What is expected:
The pictures must be left out, while the rest of the data is copied exactly.

Provided material:
= Beginning of Section =
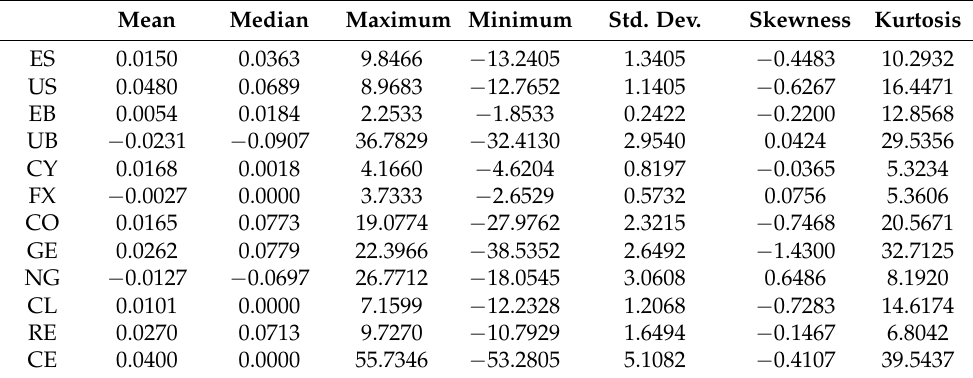
Table 1. Descriptive Statistics of the Studied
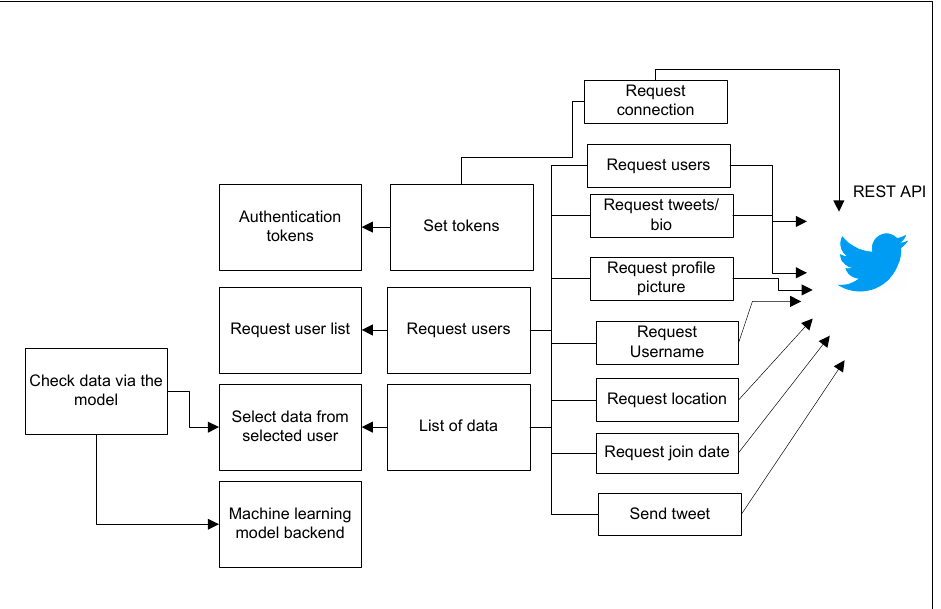
Figure 3. The combine interactive deployment framework.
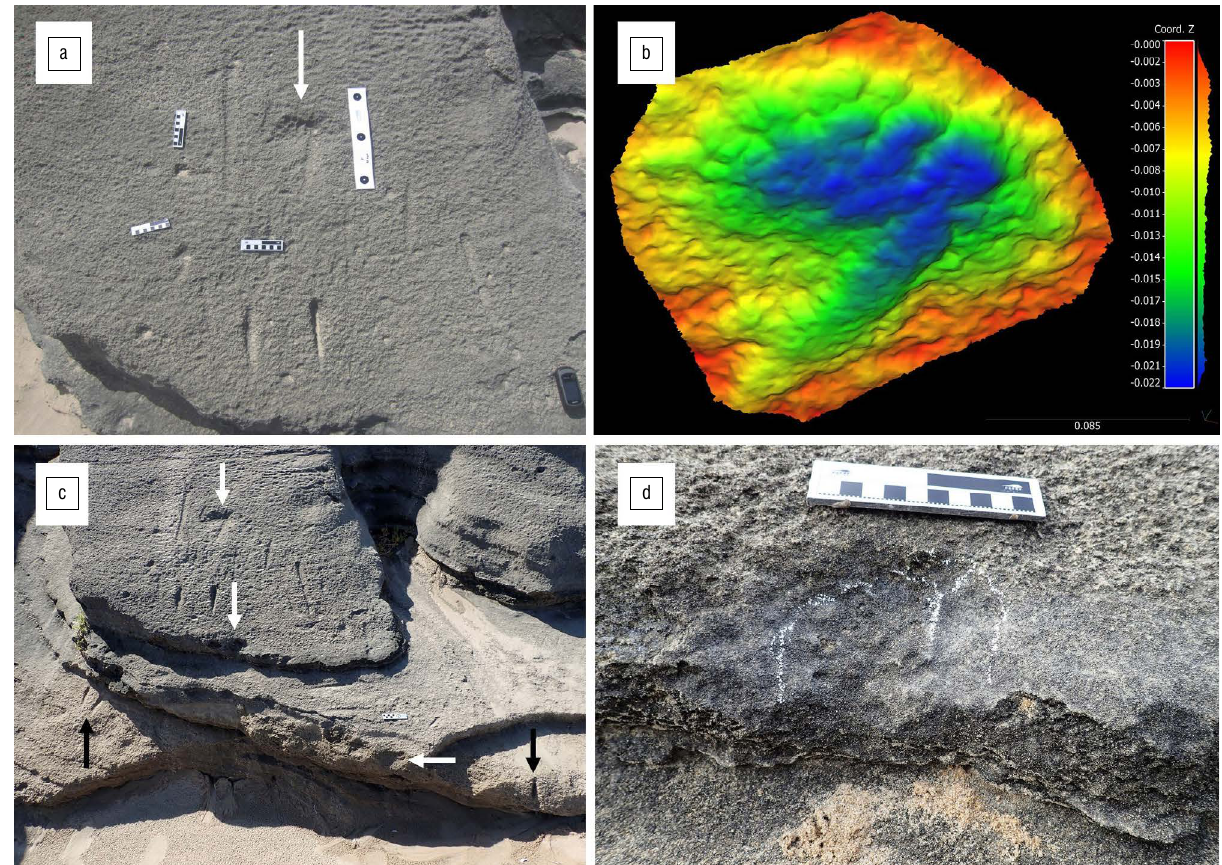
Figure 9: (a) The originally documented surface of Site 3, with central putative forefoot impression (indicated by arrow) and surrounding groove features; scale bars = 10 cm and 25 cm. (b) Photogrammetry colour mesh: tight tilt view of putative footprint on main surface of Site 3, using 27 images. Photos were taken an average of 0.466 m from the surface. The reprojection error is 0.243 pix. Vertical and horizontal scales are in metres. (c) Site 3 after extensive scouring by wave action; white arrows indicate the three probable partial human tracks; black arrows indicate newly exposed groove features; scale bar = 10 cm. (d) Newly identified probable partial human track, lightly outlined in white chalk; scale bar = 10 cm; this track is indicated by the middle white arrow in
= End of Section =
Task response:
Table 1. Descriptive Statistics of the Studied
Figure 3. The combine interactive deployment framework.
Figure 9: (a) The originally documented surface of Site 3, with central putative forefoot impression (indicated by arrow) and surrounding groove features; scale bars = 10 cm and 25 cm. (b) Photogrammetry colour mesh: tight tilt view of putative footprint on main surface of Site 3, using 27 images. Photos were taken an average of 0.466 m from the surface. The reprojection error is 0.243 pix. Vertical and horizontal scales are in metres. (c) Site 3 after extensive scouring by wave action; white arrows indicate the three probable partial human tracks; black arrows indicate newly exposed groove features; scale bar = 10 cm. (d) Newly identified probable partial human track, lightly outlined in white chalk; scale bar = 10 cm; this track is indicated by the middle white arrow in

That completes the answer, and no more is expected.